Mickey seems okay about changing schools, almost eager for it. Rita had steeled herself for a big showdown, only it never happened. Mickey’s an okay kid most of the time, doesn’t ask for much. But when she does want something, she is ferocious in her desire for it. She argues, she screams, and, on occasion, even lashes out, trying to hit and scratch Rita. She’s a hellcat. Well, she comes by that naturally, through her mother and her father, may he rest in peace. Rest in pieces. What a loser he was. Killed in jail, in the overnight lockup on something small, but he had to go pick a fight with a little guy who beat him to death before the guards could get to them. When Mickey was young, it was too complicated to say her father was dead and not say how, so Rita said he was in the wind. She planned to kill him later, in some more civilized way. “Oh, honey, I just heard-your dad died in a car accident in Whereverthehellishe.” Or cancer. Something nice. But as Mickey gets older, it only grows harder for Rita to speak to her of her father’s death. She’s such a funny kid, always focused on who has what, very into fairness. It bugs her that Joey has a father and she doesn’t.

Man, how bugged she would be if she ever finds out that Joey has two fathers, in a sense. But even Rick hasn’t figured that out. At least she doesn’t think he knows that part.
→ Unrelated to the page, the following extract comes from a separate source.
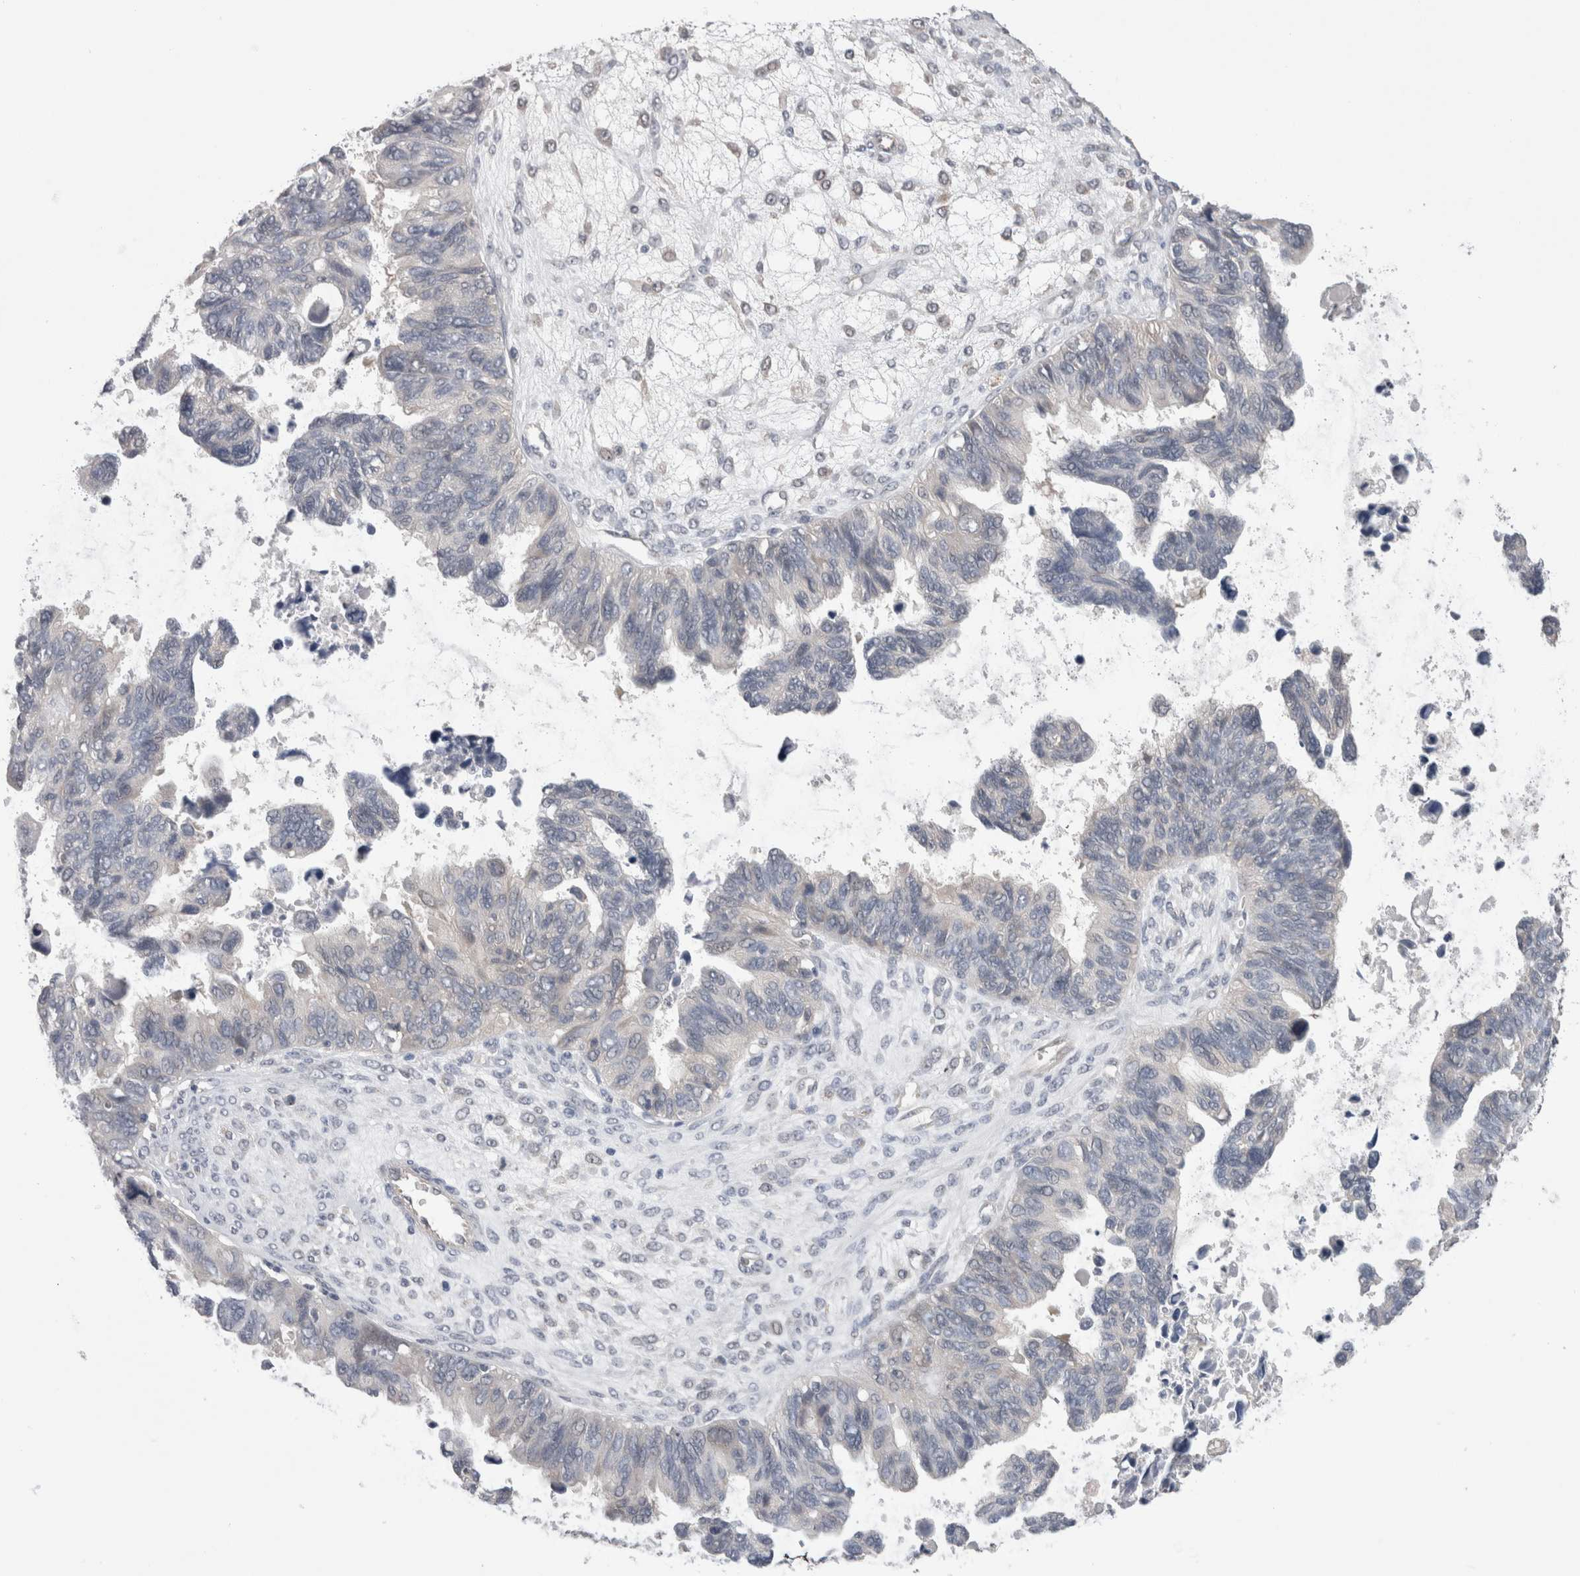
{"staining": {"intensity": "weak", "quantity": "<25%", "location": "cytoplasmic/membranous"}, "tissue": "ovarian cancer", "cell_type": "Tumor cells", "image_type": "cancer", "snomed": [{"axis": "morphology", "description": "Cystadenocarcinoma, serous, NOS"}, {"axis": "topography", "description": "Ovary"}], "caption": "Tumor cells are negative for brown protein staining in ovarian cancer (serous cystadenocarcinoma).", "gene": "DCTN6", "patient": {"sex": "female", "age": 79}}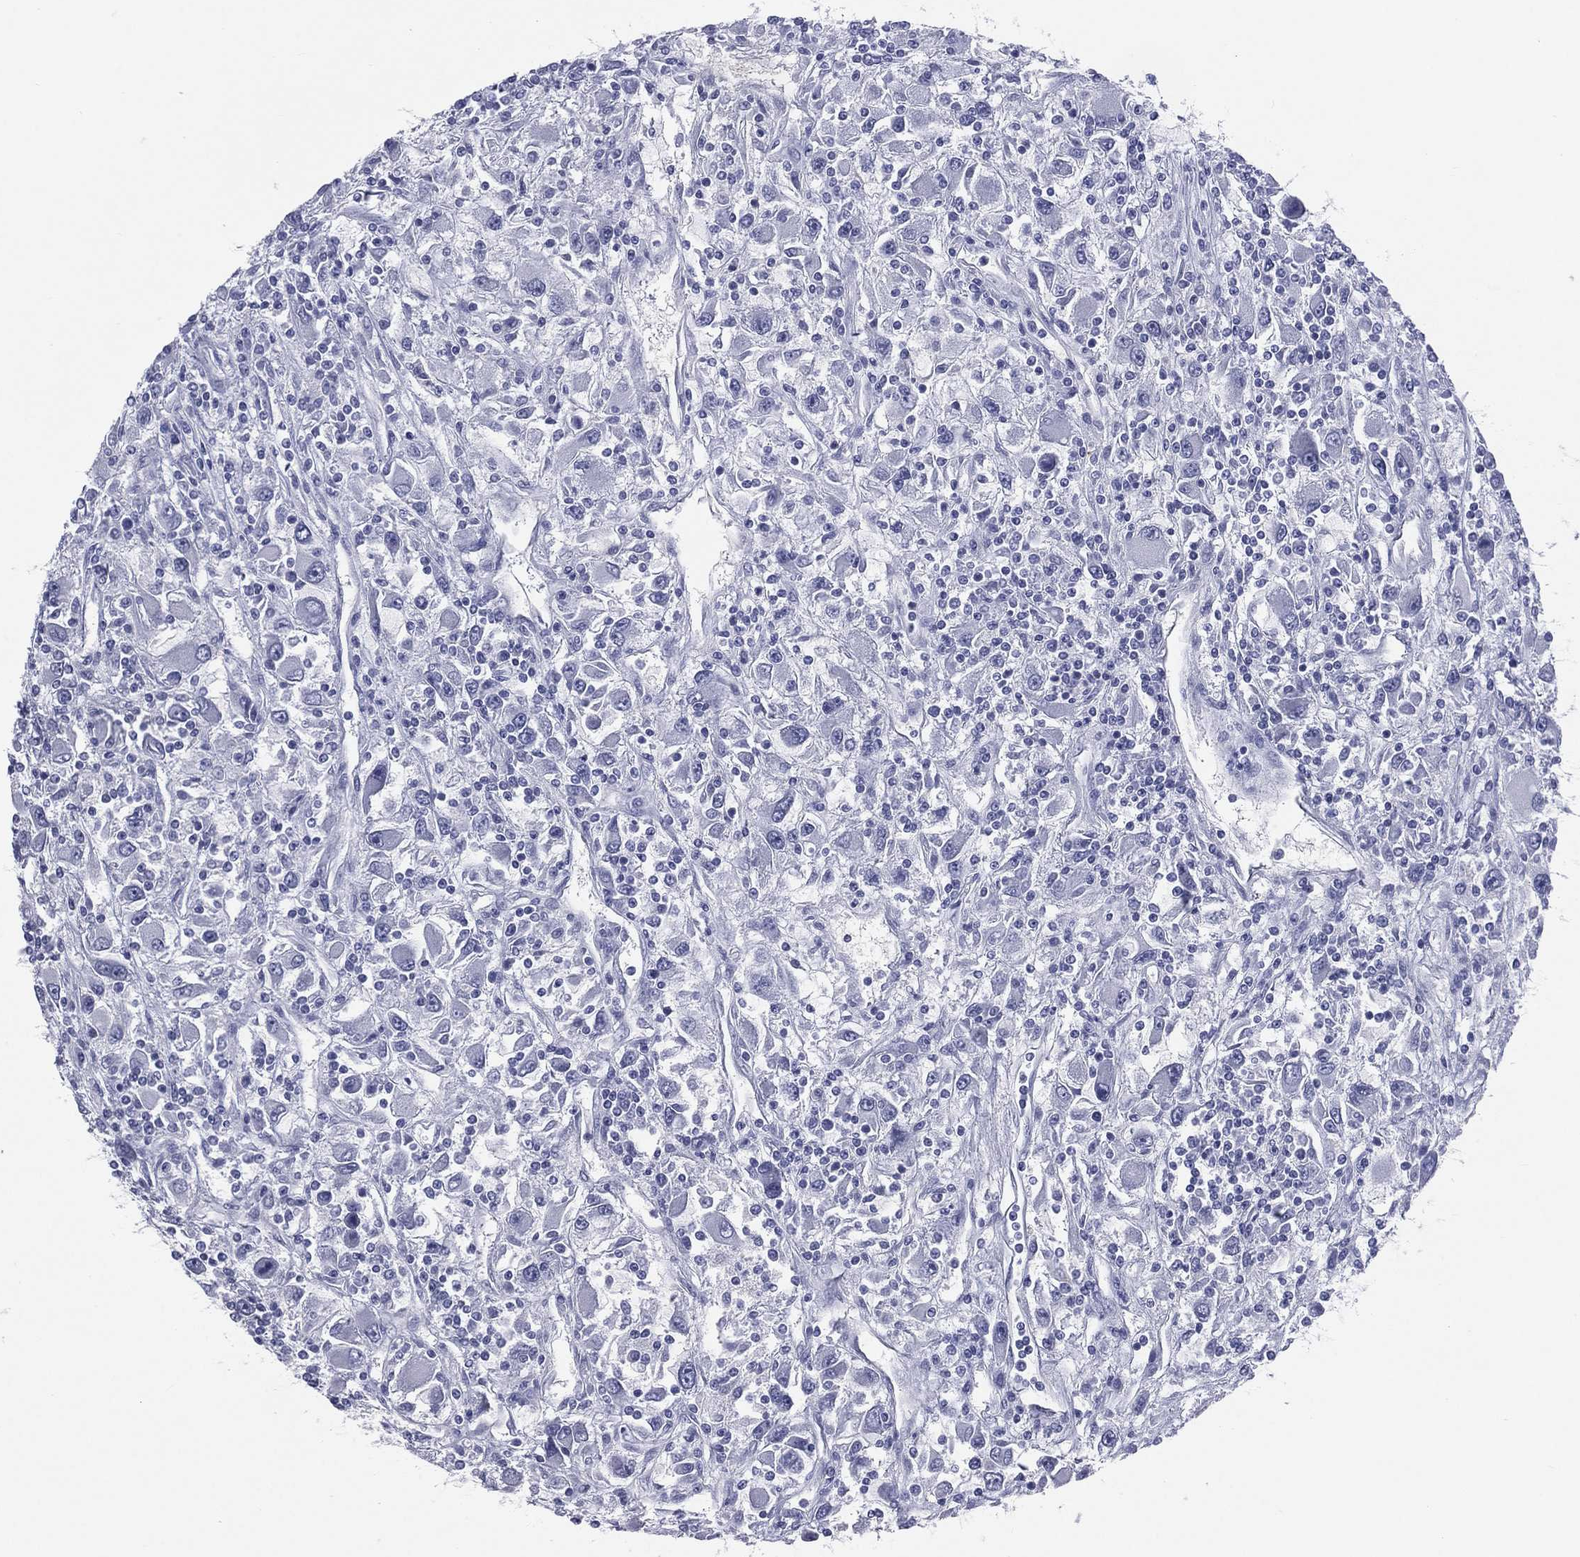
{"staining": {"intensity": "negative", "quantity": "none", "location": "none"}, "tissue": "renal cancer", "cell_type": "Tumor cells", "image_type": "cancer", "snomed": [{"axis": "morphology", "description": "Adenocarcinoma, NOS"}, {"axis": "topography", "description": "Kidney"}], "caption": "This is a micrograph of immunohistochemistry staining of renal cancer, which shows no positivity in tumor cells.", "gene": "MLN", "patient": {"sex": "female", "age": 67}}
Rita’s tables are all in lulls; she ducks outside for a cigarette. The air is nice tonight, balmy and bursting with scents, spring coming on all of a sudden, like it overslept and needs to make up time. But maybe what she’s smelling is only what’s left in the breeze from McCormick spices on the other side of the harbor. People are excited about the changes coming to the harbor, and Rita knows there will be opportunities-new restaurants, which will draw crowds if only because they’re new. But she’s skeptical. Tear down the old things, build new things, it’s still Baltimore. She should have gotten out while the getting was good, headed to San Francisco or Los Angeles, maybe Dallas. Some big city, although not New York. New York never appealed to her. It’s almost as bad as Baltimore. Crime, drugs. Dirty. She wants to go someplace clean, fresh, and warm, a place where the air never turns red with powder from the steel mill. Atlanta? Florida, although not Jacksonville, where she grew up. Real Florida, Miami or Fort Lauderdale.